ACTIVITY
The answer is every line in the data below that contains the word "knee".

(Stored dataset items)
+---+
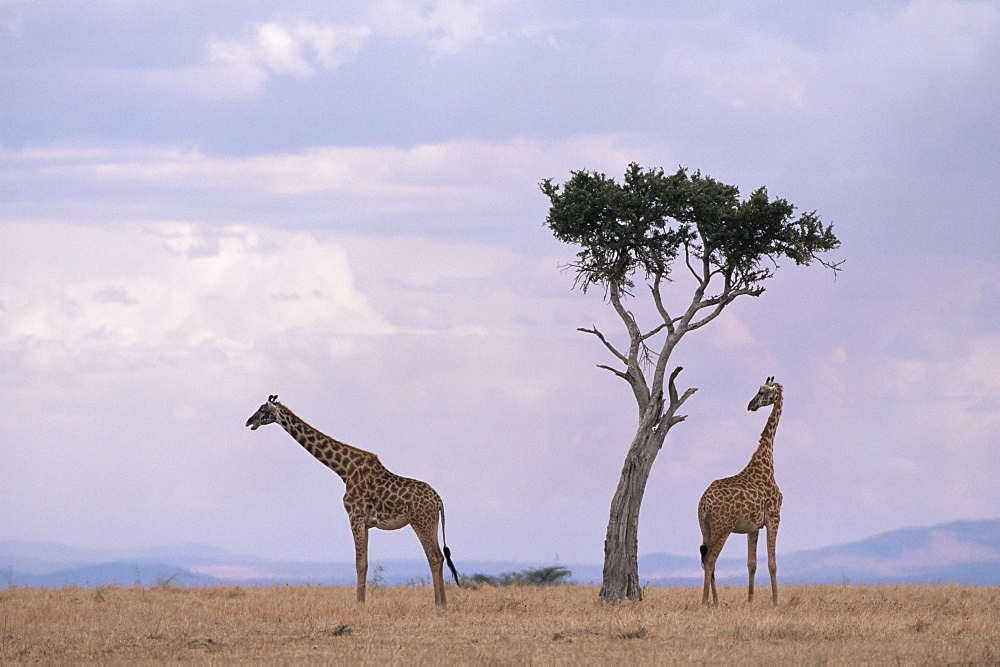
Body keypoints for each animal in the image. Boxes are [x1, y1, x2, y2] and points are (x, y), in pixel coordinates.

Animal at [246, 396, 460, 612]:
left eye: (262, 409)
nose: (248, 422)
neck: (344, 470)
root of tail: (438, 500)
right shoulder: (365, 522)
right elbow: (364, 562)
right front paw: (361, 602)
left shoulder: (354, 517)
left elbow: (359, 563)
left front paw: (359, 604)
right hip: (431, 523)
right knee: (440, 556)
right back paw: (443, 604)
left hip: (420, 522)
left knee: (433, 557)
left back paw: (439, 606)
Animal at [696, 378, 780, 608]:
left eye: (761, 392)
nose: (751, 405)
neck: (766, 461)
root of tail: (704, 503)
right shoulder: (774, 516)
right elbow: (772, 562)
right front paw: (776, 602)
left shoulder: (754, 526)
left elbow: (752, 563)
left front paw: (750, 601)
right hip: (723, 527)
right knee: (710, 559)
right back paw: (705, 601)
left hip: (705, 527)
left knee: (706, 558)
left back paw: (715, 601)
+---+
WRITTEN RESPONSE
right knee: (440, 556)
left knee: (433, 557)
right knee: (710, 559)
left knee: (706, 558)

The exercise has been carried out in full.